Outside, birds chirp, gravel crunches underfoot, and a crew of scullers drifts idly along the picturesque Buffalo River. But enter the inner bowels of the abandoned Marine A grain elevator — dating from 1925, it's the largest of Buffalo's 14 extant concrete behemoths — and the little that is bucolic disappears entirely.
Cavernous corridors reach as far as the eye can see. Up above, a similar but more conical volume, stretches some 140 feet. Take a step, and the echo reverbs for about nine seconds.
This is Rick Smith's turf and he's had big plans for it ever since acquiring four such structures (for about $40,000 each) from ConAgra six years ago.
In a bid to return the site to its former heft, he envisioned starting an ethanol production business. But he discovered after removing hundreds of tires and tons of rubble that much of the infrastructure left behind was too decayed. "So, I started playing around with notions of design, theater, and innovation," he says, leading the way through the 20 silos that together make up Marine A.
Up ahead is an example. Hundreds of ping pong balls - they look like a string of pearls - drift in mid-air suspended on nylon cord from the ceiling. An installation from Christopher Fox, a student at the University of Buffalo, "it has something to do with the clusters of violent crimes in various areas of the United States," says Smith.*
Mostly, it looks pretty.
In the middle of the final silo, Allison Adderley, an architecture student at the university, has installed a stingray-shaped concrete form covered in fabric and pierced by several holes.*
To see it from all aspects means clambering into a neighboring chamber where dangling pieces of machinery loom in darkened corners. Their sharp claws lunge, eager to snatch at skirt corners, their rusted railings rise, ready to snag pants legs.

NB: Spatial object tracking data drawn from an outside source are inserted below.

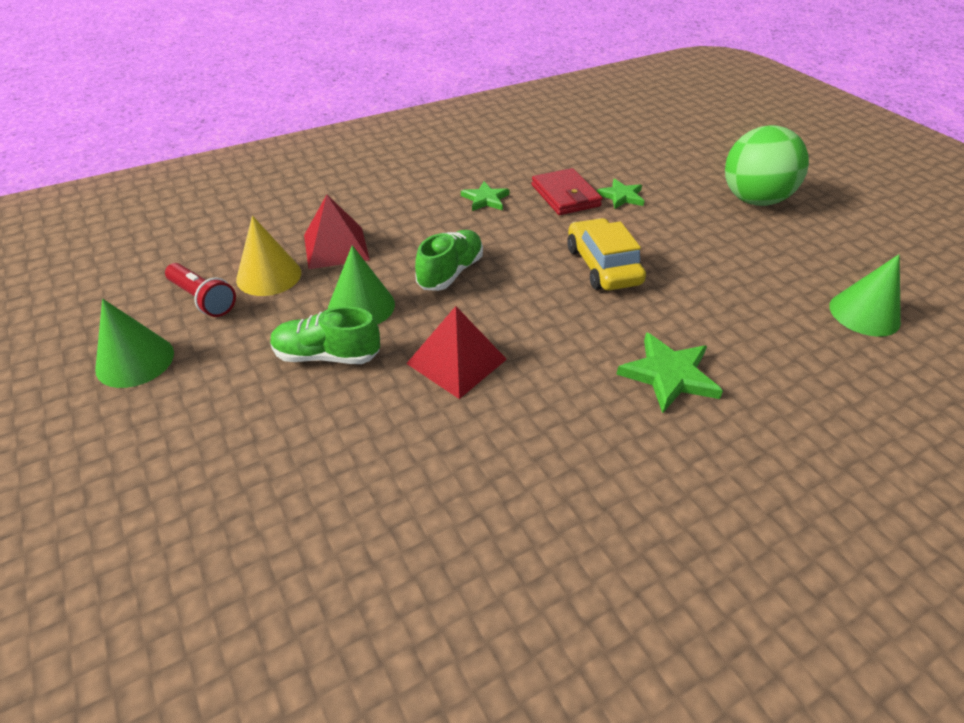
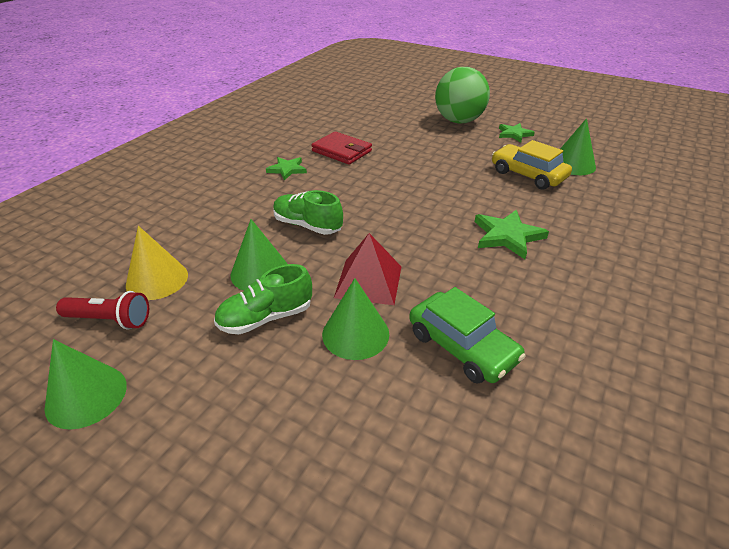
camera: 30 degrees left, 5 degrees down
red pyramid [304,195,370,269] -> none
green shoe [415,230,483,291] -> green shoe turned 60 degrees counterclockwise [273,190,343,235]
yellow car [567,218,646,291] -> yellow car moved to [492,140,572,190]
green star [597,179,644,209] -> green star moved to [499,123,535,142]
none -> green cone [322,278,389,360]
none -> green car [409,287,526,384]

Back here, it's airless and eerily silent, a perfect setting for the trombone quartet that Smith once arranged to entertain a sold-out crowd.
"For me, this is all about finding ways to activate the space," he says. "And about getting these kids to stay here and to see that there's opportunities for them here." One thing he's not that interested in: preservation. "It's great to have these vestiges and to keep them intact," he says. "But to limit them to a 'this has to be a museum' concept would be counterproductive. It wouldn't be the highest and best use."
A local character who owns Rigidized Metals, a steel fabricator not far from here, Smith sports a full mustache, drives a '73 Oldsmobile he calls "Big Green," and is seldom seen without a cowboy hat. The elevators' history means a lot to him.
"At their height during the 1920s, the elevators stored 29 million sacks of flour," he says. "That's more than those of the next largest concentrations, in Minneapolis and Kansas City, combined."
But it's the possibility of the new that speaks to him the most.
Recently, when he discovered a beehive on the site, he challenged graduate students at the university's school of architecture to come up with a solution. Their answer: "Elevator B," a 22-foot tower of stainless steel (supplied by Rigidized) shaped to echo the hexagonal form of a honeycomb cell.
To step into the narrow structure, "you have to copy the motion of entering the grain elevators," points out Courtney Creenan, who co-designed and built the piece with Scott Selin and three other students. Only in this case, when a visitor peers up, she's greeted by a cypress vitrine swarming with the relocated bees.
While 20 or 30 curiosity-seekers may stop by each weekend, Smith says much of what he calls "Silo City" is reserved for special events, thanks to insurance concerns.
Last fall, for instance, a lighting installation drew hundreds of National Trust for Historic Preservation Trust conference attendees. And later this month, he predicts, a similar beehive of activity will ensue.
"The magnitude of this campus is huge," Smith says. "I'm trying to take clues from what the site wants to become. It's taken me six years to get my arms around the place," he continues. " At first, I was, like, 'I can fix this, and we then can do that.' Now, I'm not in any hurry."
* Correction: This post originally misidentified the artist who created the ping pong sculpture. It also misstated Allison Adderley's graduate school affiliation and included an incorrect date for the City of Night event.